What are the first-line systemic treatments for Sweet Syndrome?
First-line systemic treatments for Sweet Syndrome include:
1. Prednisone: 1 mg/kg/day (usually ranging from 30-60 mg) as a single oral, morning dose. Taper dose to 10 mg/day; some patients may require 2-3 months of treatment or intravenous therapy.
2. Methylprednisolone sodium succinate: Intravenously administered up to 100 mg/day over 1 or more hours, daily for 3-5 days.

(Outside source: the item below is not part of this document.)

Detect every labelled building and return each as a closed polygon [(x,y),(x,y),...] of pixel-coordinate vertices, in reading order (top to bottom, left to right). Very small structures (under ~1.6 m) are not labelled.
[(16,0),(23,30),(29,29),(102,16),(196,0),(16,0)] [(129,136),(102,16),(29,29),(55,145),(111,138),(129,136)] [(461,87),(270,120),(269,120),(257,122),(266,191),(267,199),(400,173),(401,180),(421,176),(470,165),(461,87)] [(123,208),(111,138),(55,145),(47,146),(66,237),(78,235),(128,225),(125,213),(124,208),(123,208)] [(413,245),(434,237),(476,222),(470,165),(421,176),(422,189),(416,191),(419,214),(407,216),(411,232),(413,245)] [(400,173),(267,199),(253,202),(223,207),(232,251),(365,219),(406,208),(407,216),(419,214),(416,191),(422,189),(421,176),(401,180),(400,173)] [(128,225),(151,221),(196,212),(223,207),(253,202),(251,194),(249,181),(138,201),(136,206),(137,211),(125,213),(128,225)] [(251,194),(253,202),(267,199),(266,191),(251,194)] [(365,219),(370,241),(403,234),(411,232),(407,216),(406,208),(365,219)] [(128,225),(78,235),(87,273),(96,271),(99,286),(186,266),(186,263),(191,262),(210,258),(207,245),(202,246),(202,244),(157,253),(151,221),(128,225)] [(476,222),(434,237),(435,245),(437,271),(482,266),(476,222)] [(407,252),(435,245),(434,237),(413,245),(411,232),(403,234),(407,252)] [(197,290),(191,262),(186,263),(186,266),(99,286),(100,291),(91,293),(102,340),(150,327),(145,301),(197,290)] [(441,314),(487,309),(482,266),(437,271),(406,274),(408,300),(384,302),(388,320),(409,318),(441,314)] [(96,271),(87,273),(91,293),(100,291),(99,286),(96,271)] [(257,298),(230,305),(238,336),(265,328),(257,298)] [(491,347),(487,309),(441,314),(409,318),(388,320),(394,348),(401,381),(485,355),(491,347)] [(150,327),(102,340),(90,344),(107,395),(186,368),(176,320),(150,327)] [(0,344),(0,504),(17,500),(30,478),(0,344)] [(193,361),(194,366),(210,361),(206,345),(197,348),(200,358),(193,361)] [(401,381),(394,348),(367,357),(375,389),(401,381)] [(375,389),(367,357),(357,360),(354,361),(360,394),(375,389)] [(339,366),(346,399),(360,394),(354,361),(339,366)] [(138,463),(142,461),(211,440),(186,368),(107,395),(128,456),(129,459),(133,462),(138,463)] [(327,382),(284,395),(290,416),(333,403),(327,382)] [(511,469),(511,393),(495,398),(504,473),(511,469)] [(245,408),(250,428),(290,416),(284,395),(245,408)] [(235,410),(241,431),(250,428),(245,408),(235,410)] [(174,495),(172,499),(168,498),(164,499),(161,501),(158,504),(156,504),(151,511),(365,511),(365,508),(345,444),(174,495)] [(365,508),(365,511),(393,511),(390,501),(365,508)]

3. Potassium iodide: Administered orally as a 30 mg enteric-coated tablet, TID for a daily dose of 90 mg or as a saturated solution (1 gm of iodide per potassium iodide (SSI), beginning at a dose of 3 drops TID to 450 mg/day and increasing by 1 drop TID, typically to a final dose of 21 drops/day (1050 mg/30.3 drops/day or 1500 mg).
4. Dapsone: Administered as either monotherapy or in combination therapy.
What are some second-line systemic treatments for Sweet Syndrome?
Second-line systemic treatments for Sweet Syndrome include:
1. Indomethacin: Administered orally at a dose of 150 mg for 7 days, and then 100 mg/day for 14 days.
2. Clofazimine: Administered orally at a daily dose of 200 mg for 4 weeks, and then 100 mg/day for 4 weeks.
3. Cyclosporine: Administered as monotherapy or as a second-line agent after failure of first-line therapy or as a corticosteroid-sparing agent.
4. Dapsone: Administered as either monotherapy or in combination therapy.
What is the initial dose of potassium iodide (SSI)?
The initial dose is 3 drops TID to 450 mg/day.
How is the dose of potassium iodide (SSI) increased?
The dose is increased by 1 drop TID, typically to a final dose of 21 drops/day (1050 mg/30.3 drops/day or 1500 mg).
What are some second-line systemic treatments for Sweet Syndrome?
Second-line systemic treatments include Indomethacin, Clofazimine, Cyclosporine, and Dapsone.
What is the dosage regimen for Indomethacin?
Indomethacin is administered orally at a dose of 150 mg for 7 days, and then 100 mg/day for 14 days.
What is the dosage regimen for Clofazimine?
Clofazimine is administered orally at a daily dose of 200 mg for 4 weeks, and then 100 mg/day for 14 days.
What is the dosage regimen for Cyclosporine?
Cyclosporine is administered as monotherapy or as a second-line agent after failure of first-line therapy; initial oral dose ranges from 2 mg/kg/day to 4 mg/kg/day to 10 mg/kg/day.
What is the dosage regimen for Dapsone?
Dapsone is administered as either monotherapy or in combination therapy; initial oral dose ranges from 100 mg/day to 200 mg/day.